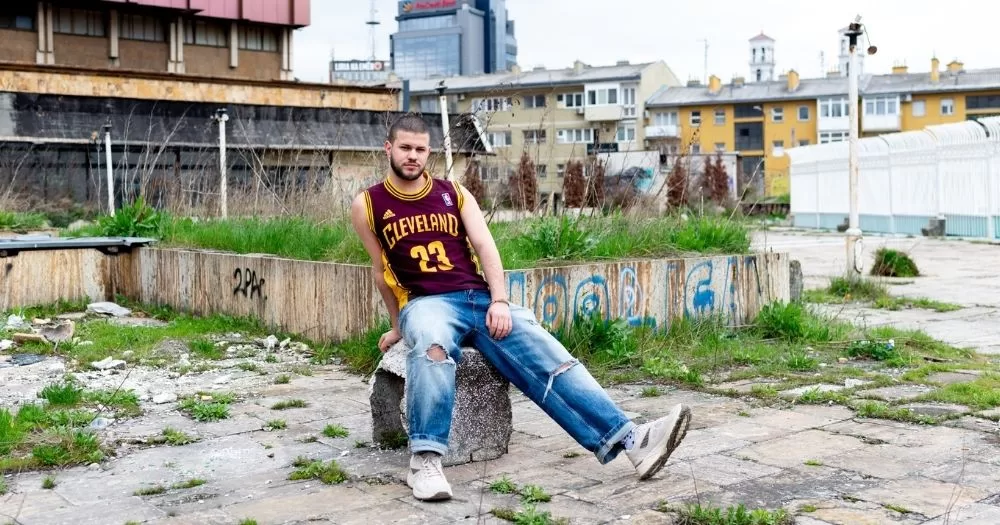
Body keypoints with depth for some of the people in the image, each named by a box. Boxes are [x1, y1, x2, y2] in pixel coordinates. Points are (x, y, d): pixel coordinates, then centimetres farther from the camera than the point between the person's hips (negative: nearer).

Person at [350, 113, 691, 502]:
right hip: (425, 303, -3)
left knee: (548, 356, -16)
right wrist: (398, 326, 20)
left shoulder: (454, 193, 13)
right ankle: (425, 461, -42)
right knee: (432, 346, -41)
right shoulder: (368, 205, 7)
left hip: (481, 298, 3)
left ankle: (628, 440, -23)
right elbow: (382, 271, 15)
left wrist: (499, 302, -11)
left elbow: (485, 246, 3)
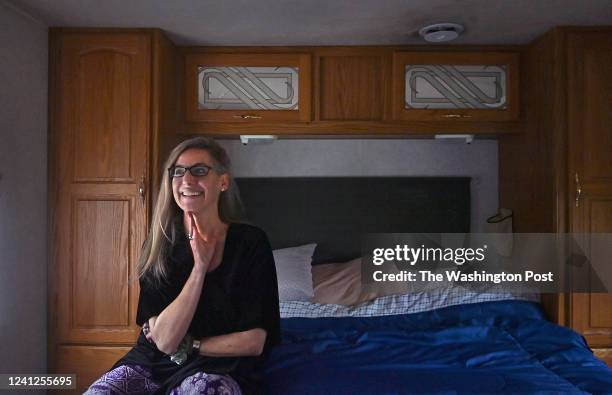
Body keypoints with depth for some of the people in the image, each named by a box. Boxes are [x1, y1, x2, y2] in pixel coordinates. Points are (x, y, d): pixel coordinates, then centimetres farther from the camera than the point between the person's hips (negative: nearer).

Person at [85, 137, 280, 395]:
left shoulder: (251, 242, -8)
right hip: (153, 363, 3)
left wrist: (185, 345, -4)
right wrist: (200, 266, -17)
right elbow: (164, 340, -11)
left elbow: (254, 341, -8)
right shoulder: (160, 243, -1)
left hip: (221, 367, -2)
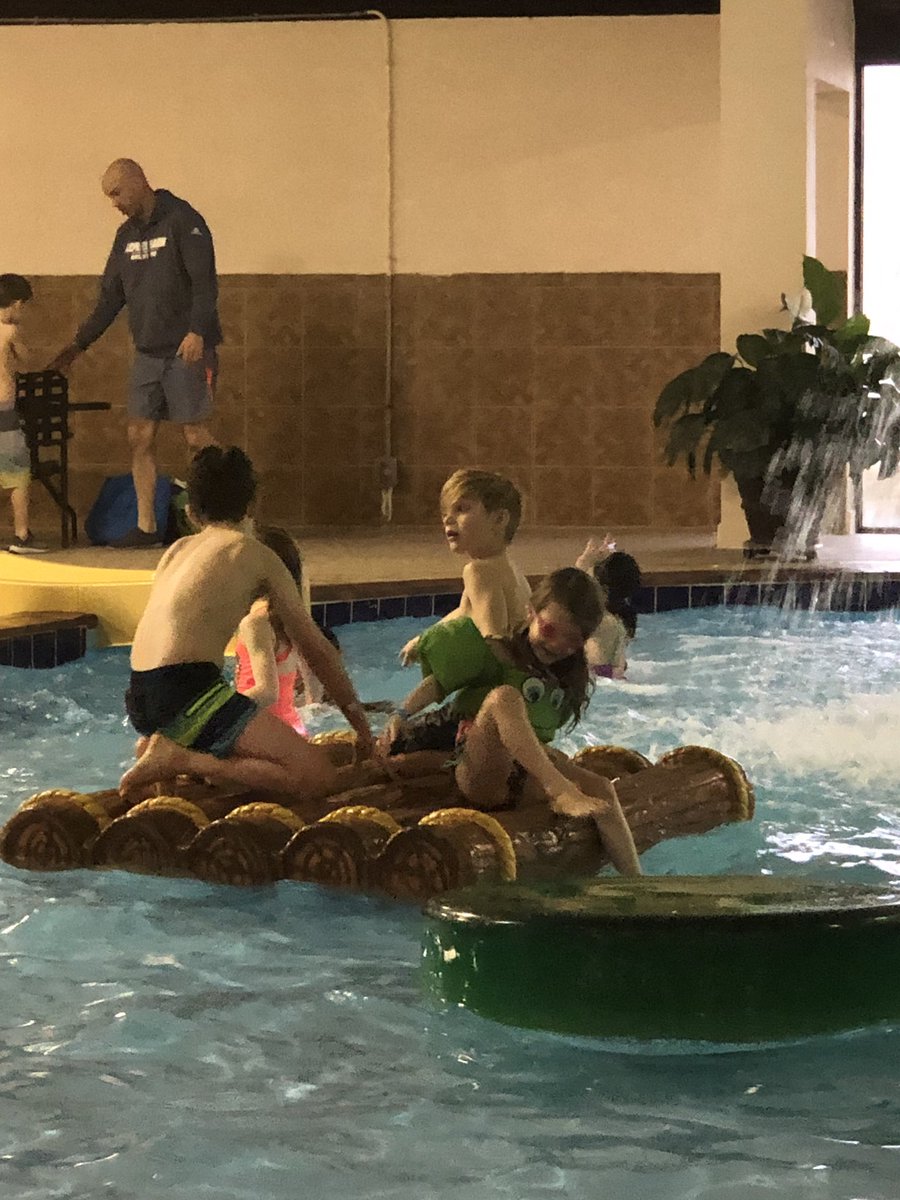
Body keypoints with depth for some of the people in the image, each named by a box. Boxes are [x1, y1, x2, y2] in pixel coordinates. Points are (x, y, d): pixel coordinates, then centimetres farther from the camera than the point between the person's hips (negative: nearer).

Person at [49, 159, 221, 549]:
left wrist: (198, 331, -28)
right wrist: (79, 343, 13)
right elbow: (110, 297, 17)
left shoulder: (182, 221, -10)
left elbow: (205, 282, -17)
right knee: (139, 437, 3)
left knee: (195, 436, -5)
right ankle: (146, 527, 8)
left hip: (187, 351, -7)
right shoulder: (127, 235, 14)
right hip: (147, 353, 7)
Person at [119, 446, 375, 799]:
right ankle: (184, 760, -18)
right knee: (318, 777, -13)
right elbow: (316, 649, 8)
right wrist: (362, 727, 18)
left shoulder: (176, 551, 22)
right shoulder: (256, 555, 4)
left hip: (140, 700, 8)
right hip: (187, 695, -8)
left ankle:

--------------------

Take every line above that includes the string "wrist" and return it.

◆ Written reply
right wrist: (398, 326, 20)
left wrist: (499, 302, -11)
left wrist: (185, 345, -4)
right wrist: (200, 266, -17)
left wrist: (198, 331, -28)
right wrist: (79, 343, 13)
right wrist: (362, 727, 18)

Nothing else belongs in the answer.